(EXTRACTED MATERIAL begins)

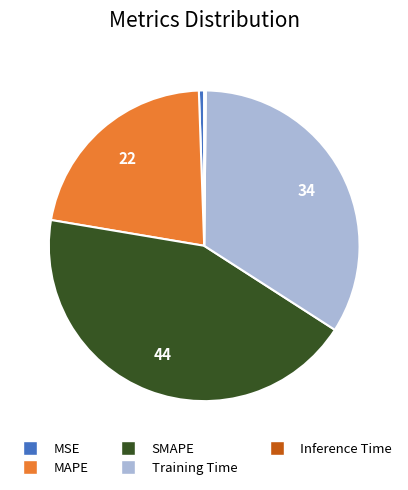

Which slice is the largest?

SMAPE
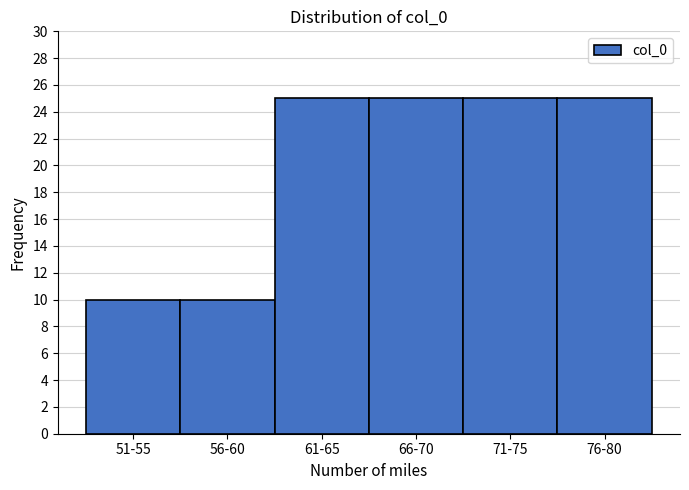

Reading left to right, list all the values displayed in this chart.

10	10	25	25	25	25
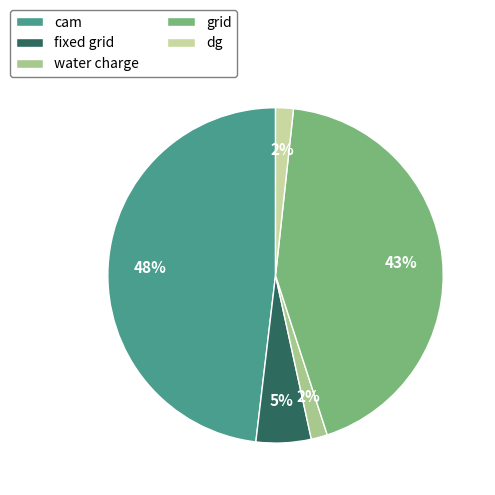

Combined, what portion of the pie is cam and grid?

91.4%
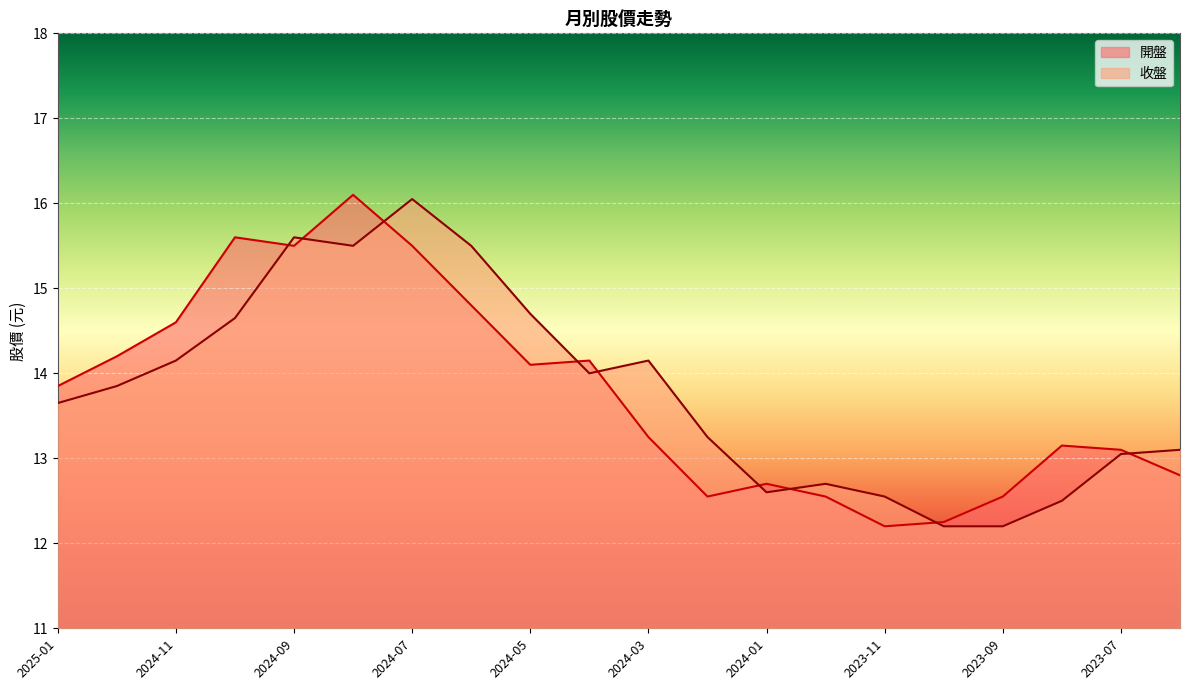

The value of 收盤 at 2023-08 is 2.8. True or false?

False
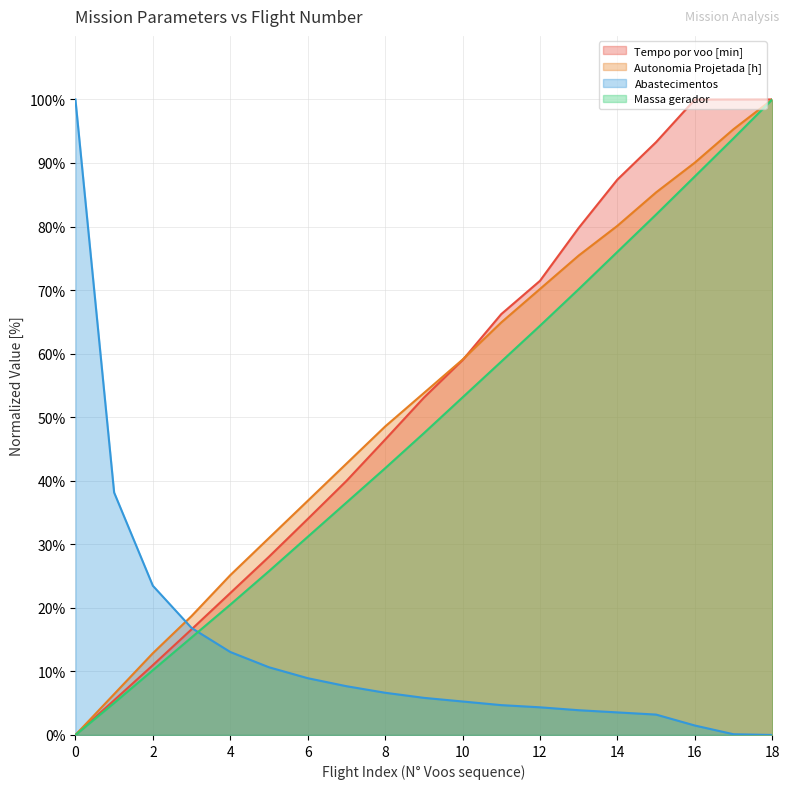

Which series changed the most between 10 and 13?

Tempo por voo [min]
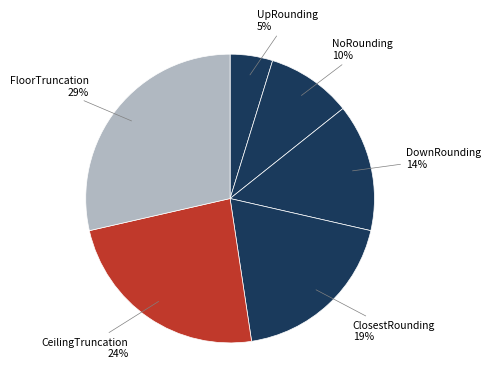

Rank the categories by value from highest to lowest.

FloorTruncation, CeilingTruncation, ClosestRounding, DownRounding, NoRounding, UpRounding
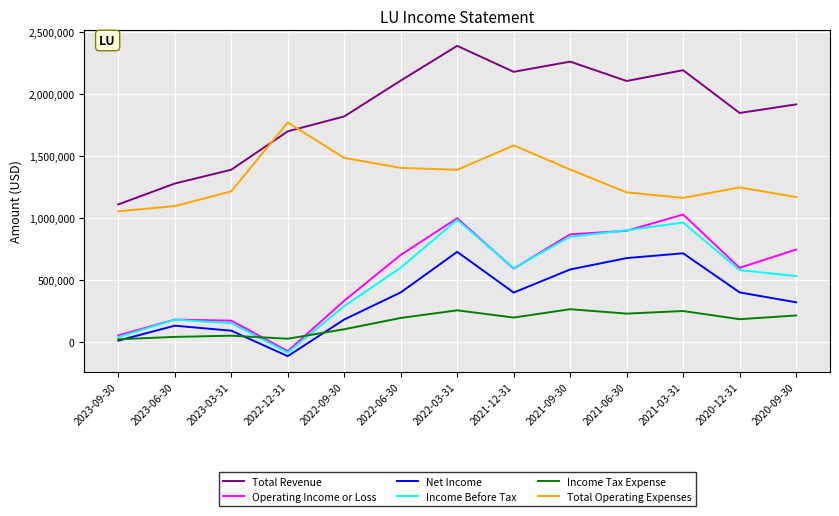

The Operating Income or Loss series shows 870200 at 2021-09-30. True or false?

True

(EXTRACTED MATERIAL ends)

GOAL OF THE EXERCISE ::
Copy all of the material above word for word, but leave out the pictures.

EXPECTED ANSWER ::
Which slice is the largest?

SMAPE

Reading left to right, list all the values displayed in this chart.

10	10	25	25	25	25

Combined, what portion of the pie is cam and grid?

91.4%

The value of 收盤 at 2023-08 is 2.8. True or false?

False

Which series changed the most between 10 and 13?

Tempo por voo [min]

Rank the categories by value from highest to lowest.

FloorTruncation, CeilingTruncation, ClosestRounding, DownRounding, NoRounding, UpRounding

The Operating Income or Loss series shows 870200 at 2021-09-30. True or false?

True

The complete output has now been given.